Le 20 janvier, des combattants de l’EI ont attaqué la prison de Sinaa dans le quartier de Ghweran à Hassaké, déclenchant une bataille de 10 jours avec les FDS, lesquelles étaient soutenues par des forces terrestres et aériennes américaines et britanniques, en tant que participantes à la Coalition mondiale pour vaincre Daech (autre nom de l’EI). Les États-Unis fournissent aux FDS des centaines de millions de dollars d’aide technique et financière.
La prison comptait environ 4 000 suspects d’appartenance à l’EI de sexe masculin ou membres de leurs familles, dont 700 garçons, originaires de Syrie et d’une vingtaine d’autres pays. Les FDS ont déclaré le 31 janvier qu’elles avaient repris totalement contrôle de la prison et des zones alentour, et que les affrontements avaient fait plus de 500 morts. L’ONU a affirmé que les combats avaient initialement déplacé au moins 45 000 habitants.
Entre le 21 janvier et le 11 février au plus tôt, les FDS et des forces de sécurité locales connues sous le nom d’Asayish se sont déployées dans divers quartiers de la ville afin de retrouver les détenus évadés et les combattants de l’EI qui avaient attaqué la prison, notamment dans les quartiers de Ghweran, Mufti, Nasiré et Zohour. La Commission d’enquête des Nations Unies sur la Syrie a affirmé que certains combattants de l’EI « ont cherché refuge dans des zones résidentielles », provoquant le lancement de l’opération, dénommée le « Marteau du peuple » et, à la date du 23 janvier, 6 000 habitants de Ghweran et de Zohour avaient fui leurs domiciles.

**Une série d’enregistrements**
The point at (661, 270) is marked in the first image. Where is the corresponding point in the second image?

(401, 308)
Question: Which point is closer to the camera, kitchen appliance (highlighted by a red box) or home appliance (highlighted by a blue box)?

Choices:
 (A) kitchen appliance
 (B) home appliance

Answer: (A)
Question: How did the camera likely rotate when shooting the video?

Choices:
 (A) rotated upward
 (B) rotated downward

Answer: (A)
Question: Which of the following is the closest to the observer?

**CONSIGNES**
a – Transcrivez, dans l’extrait sur l’attaque de la prison de Sinaa, tout ce qui va de « Entre le 21 » jusqu’à « fui leurs domiciles. ».
b – Relevez chaque ligne des enregistrements qui contient le mot « kitchen ».

**SOLUTIONS ORDONNÉES**
a –
Entre le 21 janvier et le 11 février au plus tôt, les FDS et des forces de sécurité locales connues sous le nom d’Asayish se sont déployées dans divers quartiers de la ville afin de retrouver les détenus évadés et les combattants de l’EI qui avaient attaqué la prison, notamment dans les quartiers de Ghweran, Mufti, Nasiré et Zohour. La Commission d’enquête des Nations Unies sur la Syrie a affirmé que certains combattants de l’EI « ont cherché refuge dans des zones résidentielles », provoquant le lancement de l’opération, dénommée le « Marteau du peuple » et, à la date du 23 janvier, 6 000 habitants de Ghweran et de Zohour avaient fui leurs domiciles.

b –
Question: Which point is closer to the camera, kitchen appliance (highlighted by a red box) or home appliance (highlighted by a blue box)?
 (A) kitchen appliance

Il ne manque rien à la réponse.